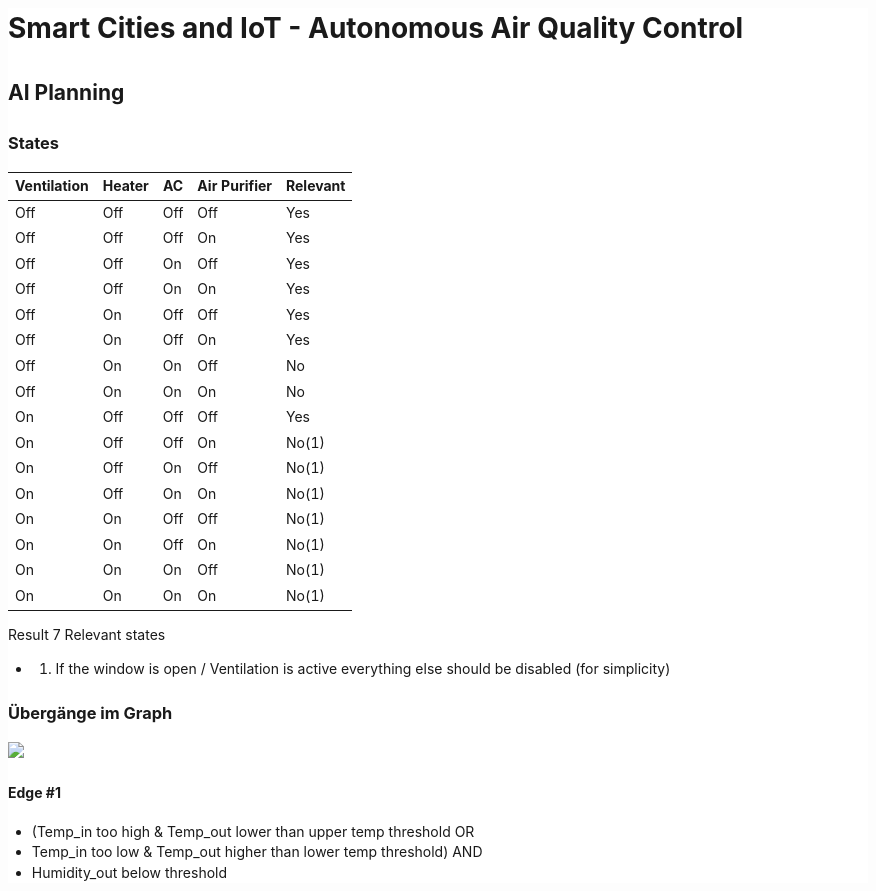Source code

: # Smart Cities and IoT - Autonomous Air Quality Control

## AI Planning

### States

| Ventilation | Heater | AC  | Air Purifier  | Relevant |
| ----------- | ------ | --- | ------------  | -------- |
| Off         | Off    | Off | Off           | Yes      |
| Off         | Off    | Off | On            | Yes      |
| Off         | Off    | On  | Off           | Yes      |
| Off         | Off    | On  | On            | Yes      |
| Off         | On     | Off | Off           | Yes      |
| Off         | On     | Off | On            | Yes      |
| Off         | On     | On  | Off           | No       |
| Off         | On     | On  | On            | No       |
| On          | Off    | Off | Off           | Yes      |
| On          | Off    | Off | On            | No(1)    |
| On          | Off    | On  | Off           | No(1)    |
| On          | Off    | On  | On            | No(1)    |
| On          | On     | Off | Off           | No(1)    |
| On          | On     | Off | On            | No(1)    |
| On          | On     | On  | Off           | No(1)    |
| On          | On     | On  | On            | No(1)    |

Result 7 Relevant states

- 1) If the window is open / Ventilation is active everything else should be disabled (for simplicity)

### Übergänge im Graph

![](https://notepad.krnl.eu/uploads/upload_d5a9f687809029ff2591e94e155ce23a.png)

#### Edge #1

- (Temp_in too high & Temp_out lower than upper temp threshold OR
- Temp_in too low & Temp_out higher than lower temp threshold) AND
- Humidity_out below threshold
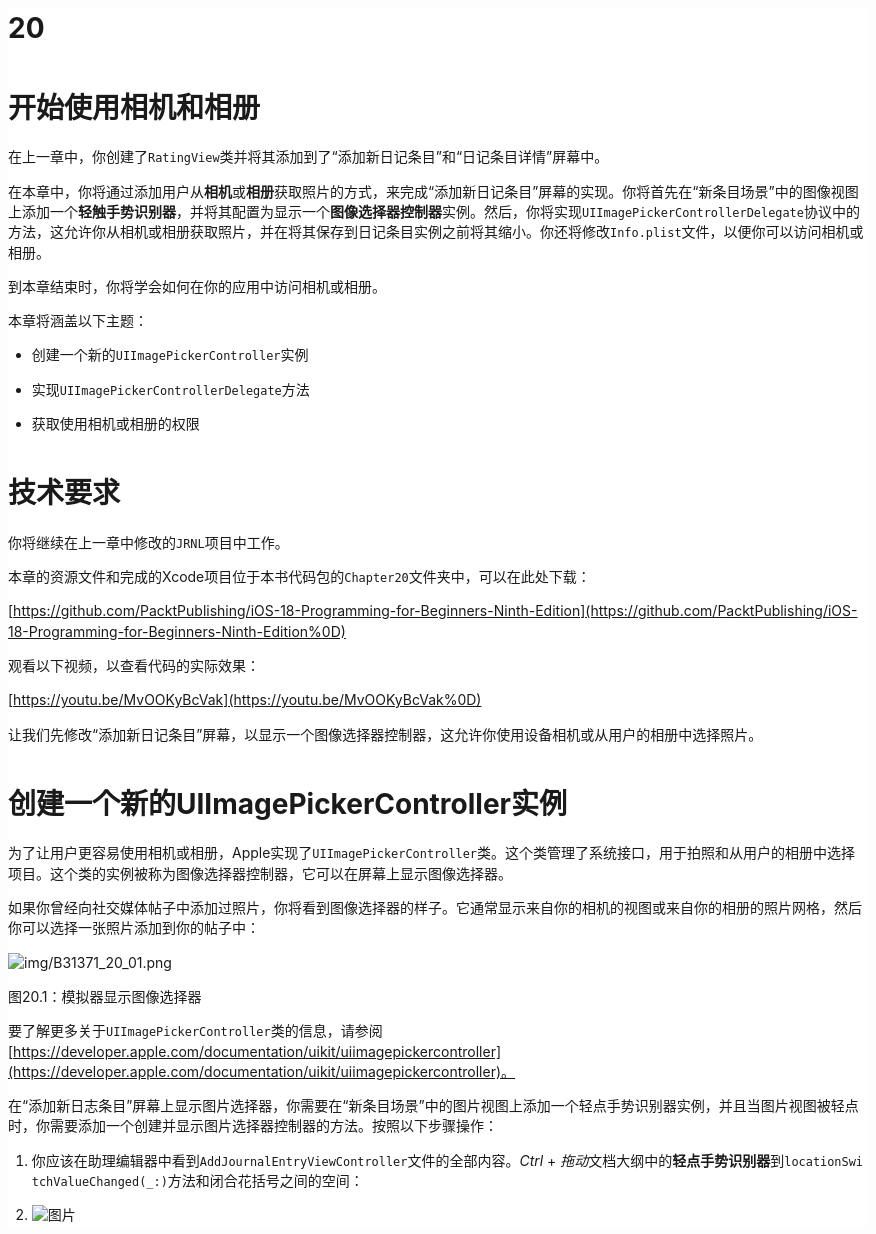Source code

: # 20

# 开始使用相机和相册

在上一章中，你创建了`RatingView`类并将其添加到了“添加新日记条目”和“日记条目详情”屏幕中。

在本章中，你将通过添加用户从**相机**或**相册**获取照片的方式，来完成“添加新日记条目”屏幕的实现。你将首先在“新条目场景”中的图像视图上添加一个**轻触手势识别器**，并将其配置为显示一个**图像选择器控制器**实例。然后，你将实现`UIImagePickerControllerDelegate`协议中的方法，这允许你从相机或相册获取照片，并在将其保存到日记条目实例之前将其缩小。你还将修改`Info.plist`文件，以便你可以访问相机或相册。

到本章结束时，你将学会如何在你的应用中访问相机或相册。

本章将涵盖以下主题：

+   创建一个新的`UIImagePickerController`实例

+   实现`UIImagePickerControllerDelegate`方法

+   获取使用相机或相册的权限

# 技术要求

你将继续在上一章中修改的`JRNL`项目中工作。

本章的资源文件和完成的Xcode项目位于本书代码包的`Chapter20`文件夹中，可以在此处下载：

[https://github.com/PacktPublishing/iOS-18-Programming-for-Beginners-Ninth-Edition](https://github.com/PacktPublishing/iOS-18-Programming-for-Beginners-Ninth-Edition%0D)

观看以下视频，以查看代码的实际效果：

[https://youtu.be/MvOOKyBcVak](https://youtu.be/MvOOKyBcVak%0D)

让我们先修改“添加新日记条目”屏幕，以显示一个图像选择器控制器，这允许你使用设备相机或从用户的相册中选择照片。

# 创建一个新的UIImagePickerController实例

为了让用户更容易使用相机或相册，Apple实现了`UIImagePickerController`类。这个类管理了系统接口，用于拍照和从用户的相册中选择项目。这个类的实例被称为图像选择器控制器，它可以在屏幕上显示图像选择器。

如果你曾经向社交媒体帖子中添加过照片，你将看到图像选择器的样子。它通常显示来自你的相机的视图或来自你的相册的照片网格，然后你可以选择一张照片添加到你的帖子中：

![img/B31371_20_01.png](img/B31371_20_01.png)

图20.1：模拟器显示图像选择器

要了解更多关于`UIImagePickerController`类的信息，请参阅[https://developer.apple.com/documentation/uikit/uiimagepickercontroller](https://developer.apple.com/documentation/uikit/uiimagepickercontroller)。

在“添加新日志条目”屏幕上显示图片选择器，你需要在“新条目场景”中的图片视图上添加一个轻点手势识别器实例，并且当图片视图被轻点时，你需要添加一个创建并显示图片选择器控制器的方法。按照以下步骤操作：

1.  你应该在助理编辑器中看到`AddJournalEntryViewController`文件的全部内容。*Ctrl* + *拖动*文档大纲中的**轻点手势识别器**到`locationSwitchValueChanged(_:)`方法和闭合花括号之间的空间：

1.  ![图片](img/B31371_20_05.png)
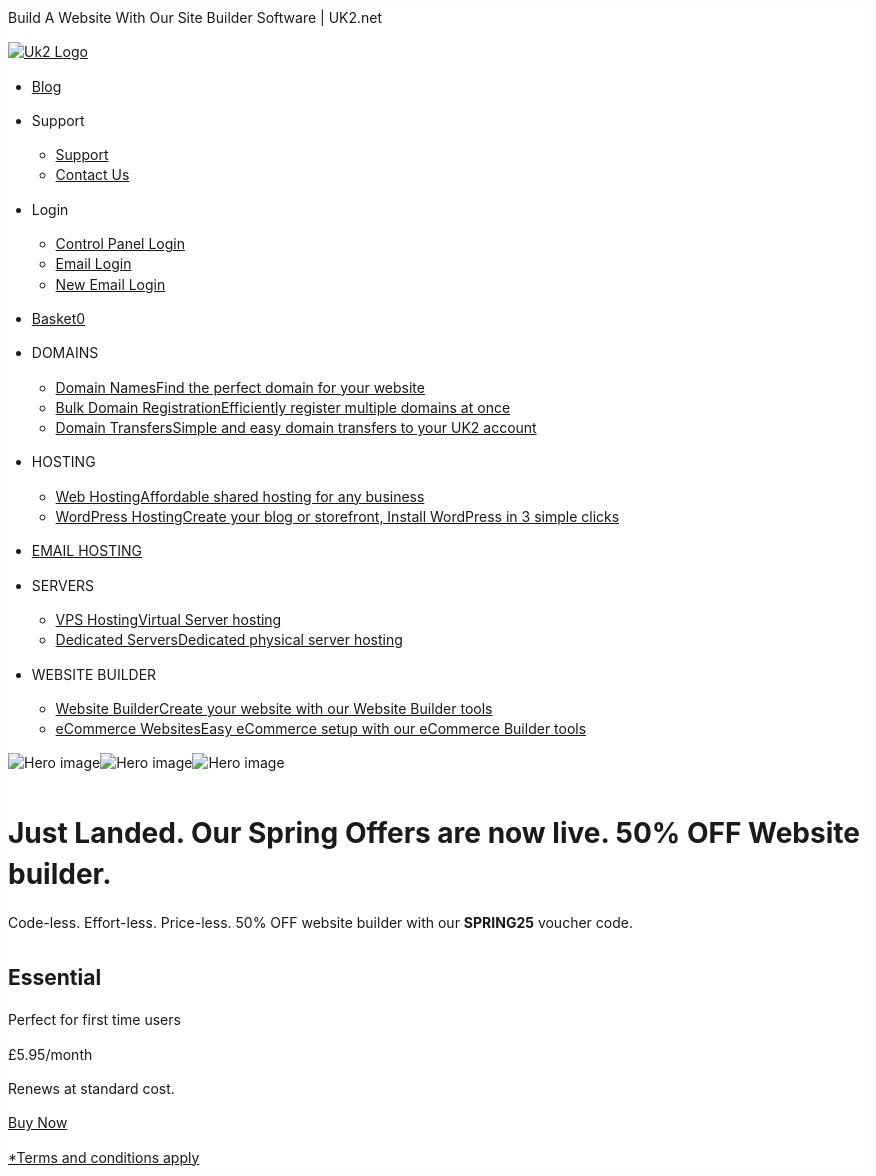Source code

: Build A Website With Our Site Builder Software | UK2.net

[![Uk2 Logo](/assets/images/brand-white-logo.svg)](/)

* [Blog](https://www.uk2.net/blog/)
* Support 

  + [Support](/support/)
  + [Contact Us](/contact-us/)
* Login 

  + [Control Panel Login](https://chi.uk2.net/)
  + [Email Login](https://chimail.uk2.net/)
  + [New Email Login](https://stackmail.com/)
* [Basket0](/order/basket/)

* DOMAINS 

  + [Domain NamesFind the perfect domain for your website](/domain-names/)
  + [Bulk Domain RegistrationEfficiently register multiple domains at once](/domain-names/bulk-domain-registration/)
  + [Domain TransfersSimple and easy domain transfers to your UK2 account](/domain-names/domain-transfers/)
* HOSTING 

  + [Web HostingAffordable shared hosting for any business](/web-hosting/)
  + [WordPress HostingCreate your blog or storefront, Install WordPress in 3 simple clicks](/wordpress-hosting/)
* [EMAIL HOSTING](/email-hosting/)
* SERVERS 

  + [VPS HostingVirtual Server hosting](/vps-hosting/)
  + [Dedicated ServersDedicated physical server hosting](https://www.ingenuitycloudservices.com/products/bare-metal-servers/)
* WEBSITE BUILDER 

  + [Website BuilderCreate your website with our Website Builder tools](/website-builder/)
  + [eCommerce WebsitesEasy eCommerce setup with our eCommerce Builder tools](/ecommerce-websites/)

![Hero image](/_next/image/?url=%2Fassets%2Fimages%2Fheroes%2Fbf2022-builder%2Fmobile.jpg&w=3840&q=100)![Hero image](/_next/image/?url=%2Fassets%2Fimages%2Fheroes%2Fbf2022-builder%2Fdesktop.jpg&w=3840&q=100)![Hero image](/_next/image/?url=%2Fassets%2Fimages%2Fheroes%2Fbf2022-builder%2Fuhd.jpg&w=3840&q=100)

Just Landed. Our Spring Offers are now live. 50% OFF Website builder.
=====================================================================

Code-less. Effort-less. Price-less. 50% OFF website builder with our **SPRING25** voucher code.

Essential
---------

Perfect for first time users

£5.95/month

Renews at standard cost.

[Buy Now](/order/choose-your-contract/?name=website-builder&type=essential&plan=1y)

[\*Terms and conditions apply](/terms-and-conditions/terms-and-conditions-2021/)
----------------
Goal of the exercise -
Can you reproduce all of the data above word for word, leaving the pictures out of your answer?

Output below -
Source code

: # Smart Cities and IoT - Autonomous Air Quality Control

## AI Planning

### States

| Ventilation | Heater | AC  | Air Purifier  | Relevant |
| ----------- | ------ | --- | ------------  | -------- |
| Off         | Off    | Off | Off           | Yes      |
| Off         | Off    | Off | On            | Yes      |
| Off         | Off    | On  | Off           | Yes      |
| Off         | Off    | On  | On            | Yes      |
| Off         | On     | Off | Off           | Yes      |
| Off         | On     | Off | On            | Yes      |
| Off         | On     | On  | Off           | No       |
| Off         | On     | On  | On            | No       |
| On          | Off    | Off | Off           | Yes      |
| On          | Off    | Off | On            | No(1)    |
| On          | Off    | On  | Off           | No(1)    |
| On          | Off    | On  | On            | No(1)    |
| On          | On     | Off | Off           | No(1)    |
| On          | On     | Off | On            | No(1)    |
| On          | On     | On  | Off           | No(1)    |
| On          | On     | On  | On            | No(1)    |

Result 7 Relevant states

- 1) If the window is open / Ventilation is active everything else should be disabled (for simplicity)

### Übergänge im Graph

![](https://notepad.krnl.eu/uploads/upload_d5a9f687809029ff2591e94e155ce23a.png)

#### Edge #1

- (Temp_in too high & Temp_out lower than upper temp threshold OR
- Temp_in too low & Temp_out higher than lower temp threshold) AND
- Humidity_out below threshold
Source code

: # 20

# 开始使用相机和相册

在上一章中，你创建了`RatingView`类并将其添加到了“添加新日记条目”和“日记条目详情”屏幕中。

在本章中，你将通过添加用户从**相机**或**相册**获取照片的方式，来完成“添加新日记条目”屏幕的实现。你将首先在“新条目场景”中的图像视图上添加一个**轻触手势识别器**，并将其配置为显示一个**图像选择器控制器**实例。然后，你将实现`UIImagePickerControllerDelegate`协议中的方法，这允许你从相机或相册获取照片，并在将其保存到日记条目实例之前将其缩小。你还将修改`Info.plist`文件，以便你可以访问相机或相册。

到本章结束时，你将学会如何在你的应用中访问相机或相册。

本章将涵盖以下主题：

+   创建一个新的`UIImagePickerController`实例

+   实现`UIImagePickerControllerDelegate`方法

+   获取使用相机或相册的权限

# 技术要求

你将继续在上一章中修改的`JRNL`项目中工作。

本章的资源文件和完成的Xcode项目位于本书代码包的`Chapter20`文件夹中，可以在此处下载：

[https://github.com/PacktPublishing/iOS-18-Programming-for-Beginners-Ninth-Edition](https://github.com/PacktPublishing/iOS-18-Programming-for-Beginners-Ninth-Edition%0D)

观看以下视频，以查看代码的实际效果：

[https://youtu.be/MvOOKyBcVak](https://youtu.be/MvOOKyBcVak%0D)

让我们先修改“添加新日记条目”屏幕，以显示一个图像选择器控制器，这允许你使用设备相机或从用户的相册中选择照片。

# 创建一个新的UIImagePickerController实例

为了让用户更容易使用相机或相册，Apple实现了`UIImagePickerController`类。这个类管理了系统接口，用于拍照和从用户的相册中选择项目。这个类的实例被称为图像选择器控制器，它可以在屏幕上显示图像选择器。

如果你曾经向社交媒体帖子中添加过照片，你将看到图像选择器的样子。它通常显示来自你的相机的视图或来自你的相册的照片网格，然后你可以选择一张照片添加到你的帖子中：

![img/B31371_20_01.png](img/B31371_20_01.png)

图20.1：模拟器显示图像选择器

要了解更多关于`UIImagePickerController`类的信息，请参阅[https://developer.apple.com/documentation/uikit/uiimagepickercontroller](https://developer.apple.com/documentation/uikit/uiimagepickercontroller)。

在“添加新日志条目”屏幕上显示图片选择器，你需要在“新条目场景”中的图片视图上添加一个轻点手势识别器实例，并且当图片视图被轻点时，你需要添加一个创建并显示图片选择器控制器的方法。按照以下步骤操作：

1.  你应该在助理编辑器中看到`AddJournalEntryViewController`文件的全部内容。*Ctrl* + *拖动*文档大纲中的**轻点手势识别器**到`locationSwitchValueChanged(_:)`方法和闭合花括号之间的空间：

1.  ![图片](img/B31371_20_05.png)
Source code

: Build A Website With Our Site Builder Software | UK2.net

[![Uk2 Logo](/assets/images/brand-white-logo.svg)](/)

* [Blog](https://www.uk2.net/blog/)
* Support 

  + [Support](/support/)
  + [Contact Us](/contact-us/)
* Login 

  + [Control Panel Login](https://chi.uk2.net/)
  + [Email Login](https://chimail.uk2.net/)
  + [New Email Login](https://stackmail.com/)
* [Basket0](/order/basket/)

* DOMAINS 

  + [Domain NamesFind the perfect domain for your website](/domain-names/)
  + [Bulk Domain RegistrationEfficiently register multiple domains at once](/domain-names/bulk-domain-registration/)
  + [Domain TransfersSimple and easy domain transfers to your UK2 account](/domain-names/domain-transfers/)
* HOSTING 

  + [Web HostingAffordable shared hosting for any business](/web-hosting/)
  + [WordPress HostingCreate your blog or storefront, Install WordPress in 3 simple clicks](/wordpress-hosting/)
* [EMAIL HOSTING](/email-hosting/)
* SERVERS 

  + [VPS HostingVirtual Server hosting](/vps-hosting/)
  + [Dedicated ServersDedicated physical server hosting](https://www.ingenuitycloudservices.com/products/bare-metal-servers/)
* WEBSITE BUILDER 

  + [Website BuilderCreate your website with our Website Builder tools](/website-builder/)
  + [eCommerce WebsitesEasy eCommerce setup with our eCommerce Builder tools](/ecommerce-websites/)

![Hero image](/_next/image/?url=%2Fassets%2Fimages%2Fheroes%2Fbf2022-builder%2Fmobile.jpg&w=3840&q=100)![Hero image](/_next/image/?url=%2Fassets%2Fimages%2Fheroes%2Fbf2022-builder%2Fdesktop.jpg&w=3840&q=100)![Hero image](/_next/image/?url=%2Fassets%2Fimages%2Fheroes%2Fbf2022-builder%2Fuhd.jpg&w=3840&q=100)

Just Landed. Our Spring Offers are now live. 50% OFF Website builder.
=====================================================================

Code-less. Effort-less. Price-less. 50% OFF website builder with our **SPRING25** voucher code.

Essential
---------

Perfect for first time users

£5.95/month

Renews at standard cost.

[Buy Now](/order/choose-your-contract/?name=website-builder&type=essential&plan=1y)

[\*Terms and conditions apply](/terms-and-conditions/terms-and-conditions-2021/)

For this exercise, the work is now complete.